> **What you are asked to do**
Count the lines below containing "with"; state the number only.

==== Material provided

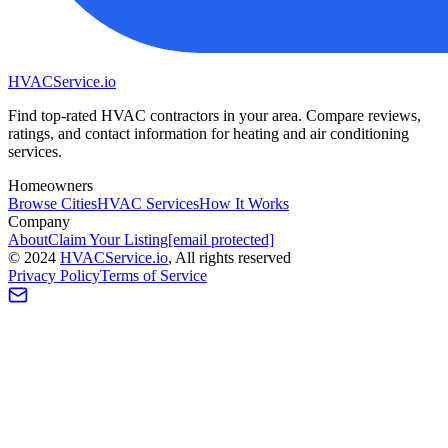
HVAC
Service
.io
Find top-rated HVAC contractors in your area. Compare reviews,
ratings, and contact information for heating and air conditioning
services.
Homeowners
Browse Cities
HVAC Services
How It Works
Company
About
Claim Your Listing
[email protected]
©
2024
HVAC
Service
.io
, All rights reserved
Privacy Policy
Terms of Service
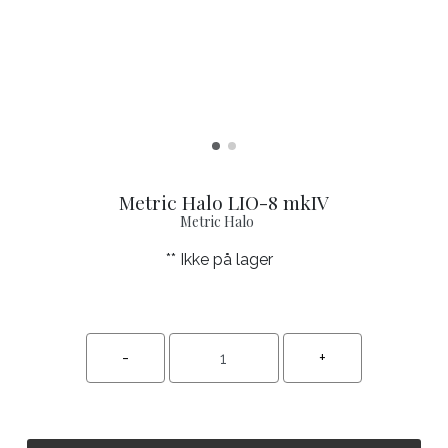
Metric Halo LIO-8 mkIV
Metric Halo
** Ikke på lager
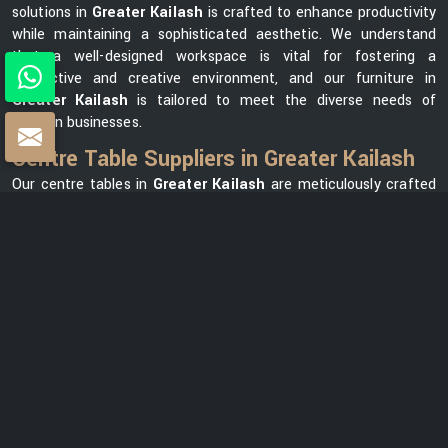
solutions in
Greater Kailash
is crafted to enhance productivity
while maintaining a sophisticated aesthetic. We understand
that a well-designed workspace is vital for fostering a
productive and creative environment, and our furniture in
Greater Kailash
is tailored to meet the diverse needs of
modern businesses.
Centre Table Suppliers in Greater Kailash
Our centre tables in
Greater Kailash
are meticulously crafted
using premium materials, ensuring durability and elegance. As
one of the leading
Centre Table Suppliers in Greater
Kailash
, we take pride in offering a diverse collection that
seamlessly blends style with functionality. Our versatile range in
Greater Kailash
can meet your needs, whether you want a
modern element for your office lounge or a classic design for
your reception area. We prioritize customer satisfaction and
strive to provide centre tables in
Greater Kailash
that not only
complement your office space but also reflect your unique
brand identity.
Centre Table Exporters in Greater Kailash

========
==== Material provided

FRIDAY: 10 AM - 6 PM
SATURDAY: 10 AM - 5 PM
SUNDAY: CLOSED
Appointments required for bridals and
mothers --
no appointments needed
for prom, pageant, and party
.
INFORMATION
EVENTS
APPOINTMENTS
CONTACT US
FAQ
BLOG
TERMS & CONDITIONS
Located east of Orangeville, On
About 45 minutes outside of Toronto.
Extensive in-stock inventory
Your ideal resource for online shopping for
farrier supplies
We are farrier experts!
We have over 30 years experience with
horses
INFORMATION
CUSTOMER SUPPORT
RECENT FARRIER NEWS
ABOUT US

========

> **Response box**
2